* Consigna 1 *
Indica cuántas líneas de las entradas contienen la palabra "spread", teniendo en cuenta mayúsculas y minúsculas, y responde únicamente con el número.
----- Texto de lectura -----
A Pozo Almonte llegó en 2005 siguiendo un rumor: gran parte de las mujeres de la zona eran textileras y sus piezas eran mucho mejor pagadas que en Bolivia, así que resolvió ofrecer sus saberes a aquellas que no daban abasto de tantos pedidos. Era, por así decirlo, una tejedora invisible. “Me vine para vivir de mi tejido, pero como conocía a pocas personas trabajaba para la única mujer que conocía y ella vendía lo que yo tejía”, recuerda.

Con el tiempo, cada vez eran más y más las textileras que llegaban a su casa pidiendo su ayuda; un par de manos veloces para tejer. “Como yo era extranjera pensaba que no podía postular con mis piezas a ningún lado”, rememora, hasta que en 2018 la maestra Aurora Gutiérrez, boliviana como ella, la invitó a formar parte de la agrupación Inti Sol. Fue entonces, gracias a esa mano amiga, cuando Marcelina se pegó el salto; cuando decidió salir de las sombras. “Hasta el día de hoy soy muy rápida para tejer, pero eso que antes hacía para otras artesanas ya no; ahora tejo solo para mí”.

LA ETERNA APRENDIZ 
Lo poco que sabía de niña, dice Miriam Mamani Castro (38), lo aprendió echando a perder.  “Se me cortó el hilo un montón de veces, pero hilé, hilé, hilé, hasta que un día lo logré”. El hilo de conocimiento, hace el paralelo, se cortó cuando su mamá quedó huérfana. “Mi abuela falleció cuando mi mamá era chiquitita. Sin una madre que le enseñara, nunca aprendió a tejer así que no pudo enseñarnos”, dice con cierto pesar. Ha de ser por eso, reflexiona, que el impulso por aprender llegó recién a sus treinta años, cuando dejó su natal Caminito y llegó a vivir a Pozo Almonte, frente a su hermana Claudia. “Ella fue la primera de las seis hermanas en retomar. Con la ayuda de sus hijas tejía frazadas, chales y bufandas para los suyos, mientras que yo no sabía hacer nada. Yo quería que mi hija viera que uno puede hacerse sus cosas. Ahí me entraron las ganas por aprender”.
-----
* Consigna 2 *
Decide si cada afirmación concuerda con el texto sobre las tejedoras de Pozo Almonte y responde sí o no, citando literalmente las palabras del texto que lo deciden: (a) Aurora Gutiérrez invitó a Marcelina a la agrupación Inti Sol en 2018; (b) la mamá de Miriam Mamani Castro le enseñó a tejer; (c) Claudia fue la primera de las seis hermanas en retomar.
----- Conjunto de datos -----
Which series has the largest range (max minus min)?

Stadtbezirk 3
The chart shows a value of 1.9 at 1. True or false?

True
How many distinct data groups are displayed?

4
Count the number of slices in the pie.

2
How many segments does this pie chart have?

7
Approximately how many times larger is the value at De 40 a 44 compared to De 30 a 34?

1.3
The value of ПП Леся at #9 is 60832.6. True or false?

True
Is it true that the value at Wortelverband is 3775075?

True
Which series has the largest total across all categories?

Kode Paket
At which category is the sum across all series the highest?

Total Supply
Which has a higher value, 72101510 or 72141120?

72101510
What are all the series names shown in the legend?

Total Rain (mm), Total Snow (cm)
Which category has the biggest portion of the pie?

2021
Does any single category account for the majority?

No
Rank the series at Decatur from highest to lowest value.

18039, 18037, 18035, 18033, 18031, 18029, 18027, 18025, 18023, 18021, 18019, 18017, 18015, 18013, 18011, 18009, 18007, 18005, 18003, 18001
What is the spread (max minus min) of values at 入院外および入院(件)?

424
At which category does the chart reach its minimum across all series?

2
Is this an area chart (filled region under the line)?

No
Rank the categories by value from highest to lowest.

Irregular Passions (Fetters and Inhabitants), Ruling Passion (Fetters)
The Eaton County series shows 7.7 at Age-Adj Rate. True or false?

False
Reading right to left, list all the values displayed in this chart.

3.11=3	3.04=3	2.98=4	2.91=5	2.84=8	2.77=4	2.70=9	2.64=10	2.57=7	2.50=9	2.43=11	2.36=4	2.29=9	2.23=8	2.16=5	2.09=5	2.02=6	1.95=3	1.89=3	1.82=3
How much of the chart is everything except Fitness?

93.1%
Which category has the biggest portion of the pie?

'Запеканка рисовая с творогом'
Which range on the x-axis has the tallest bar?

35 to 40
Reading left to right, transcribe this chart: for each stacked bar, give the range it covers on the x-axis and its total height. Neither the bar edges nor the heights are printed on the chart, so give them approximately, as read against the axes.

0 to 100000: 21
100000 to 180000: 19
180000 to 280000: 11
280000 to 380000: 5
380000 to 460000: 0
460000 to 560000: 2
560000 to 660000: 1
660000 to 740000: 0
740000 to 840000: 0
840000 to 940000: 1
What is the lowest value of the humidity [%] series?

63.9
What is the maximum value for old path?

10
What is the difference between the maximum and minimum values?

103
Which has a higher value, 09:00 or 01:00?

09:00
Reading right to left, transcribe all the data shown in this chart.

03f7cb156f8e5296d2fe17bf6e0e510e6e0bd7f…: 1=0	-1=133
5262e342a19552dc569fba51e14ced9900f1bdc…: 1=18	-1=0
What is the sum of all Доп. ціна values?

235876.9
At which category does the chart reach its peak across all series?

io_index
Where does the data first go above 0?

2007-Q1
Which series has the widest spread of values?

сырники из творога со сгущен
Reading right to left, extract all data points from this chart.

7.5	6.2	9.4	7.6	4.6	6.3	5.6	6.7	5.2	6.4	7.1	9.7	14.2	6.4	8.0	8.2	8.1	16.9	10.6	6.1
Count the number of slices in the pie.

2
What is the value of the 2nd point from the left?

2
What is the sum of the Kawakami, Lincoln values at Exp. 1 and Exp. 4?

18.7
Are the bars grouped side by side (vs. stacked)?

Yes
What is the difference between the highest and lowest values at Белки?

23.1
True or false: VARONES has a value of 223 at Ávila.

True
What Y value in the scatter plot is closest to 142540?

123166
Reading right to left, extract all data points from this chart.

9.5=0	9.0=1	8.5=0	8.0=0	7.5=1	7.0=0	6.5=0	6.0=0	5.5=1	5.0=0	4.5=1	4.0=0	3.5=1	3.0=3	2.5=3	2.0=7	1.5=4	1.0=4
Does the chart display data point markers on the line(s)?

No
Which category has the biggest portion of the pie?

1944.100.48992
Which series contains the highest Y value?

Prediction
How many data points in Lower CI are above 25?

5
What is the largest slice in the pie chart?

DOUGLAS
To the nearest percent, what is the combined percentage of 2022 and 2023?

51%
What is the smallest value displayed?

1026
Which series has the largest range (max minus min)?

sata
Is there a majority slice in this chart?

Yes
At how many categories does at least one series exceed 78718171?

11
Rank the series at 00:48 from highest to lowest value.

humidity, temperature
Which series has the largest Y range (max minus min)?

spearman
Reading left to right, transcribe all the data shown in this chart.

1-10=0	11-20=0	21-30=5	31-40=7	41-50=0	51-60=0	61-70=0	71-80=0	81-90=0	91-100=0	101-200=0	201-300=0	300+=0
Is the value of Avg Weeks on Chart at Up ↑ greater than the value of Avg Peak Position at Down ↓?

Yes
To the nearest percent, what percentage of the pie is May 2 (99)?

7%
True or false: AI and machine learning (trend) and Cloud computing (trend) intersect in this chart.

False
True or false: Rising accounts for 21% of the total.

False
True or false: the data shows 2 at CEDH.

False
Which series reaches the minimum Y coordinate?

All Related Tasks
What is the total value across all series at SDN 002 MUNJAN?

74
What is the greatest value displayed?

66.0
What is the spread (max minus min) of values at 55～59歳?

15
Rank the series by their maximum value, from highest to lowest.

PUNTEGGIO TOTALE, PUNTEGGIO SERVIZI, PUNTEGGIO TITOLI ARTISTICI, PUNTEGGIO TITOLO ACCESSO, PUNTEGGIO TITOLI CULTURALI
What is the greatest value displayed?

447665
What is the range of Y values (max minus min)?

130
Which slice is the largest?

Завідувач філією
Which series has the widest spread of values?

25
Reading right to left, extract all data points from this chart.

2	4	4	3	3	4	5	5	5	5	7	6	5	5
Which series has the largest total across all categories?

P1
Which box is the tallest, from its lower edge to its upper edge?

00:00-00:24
-----
* Respuesta redactada 1 *
4

* Respuesta redactada 2 *
(a) Sí: "en 2018 la maestra Aurora Gutiérrez, boliviana como ella, la invitó a formar parte de la agrupación Inti Sol".
(b) No: "nunca aprendió a tejer así que no pudo enseñarnos".
(c) Sí: "Ella fue la primera de las seis hermanas en retomar."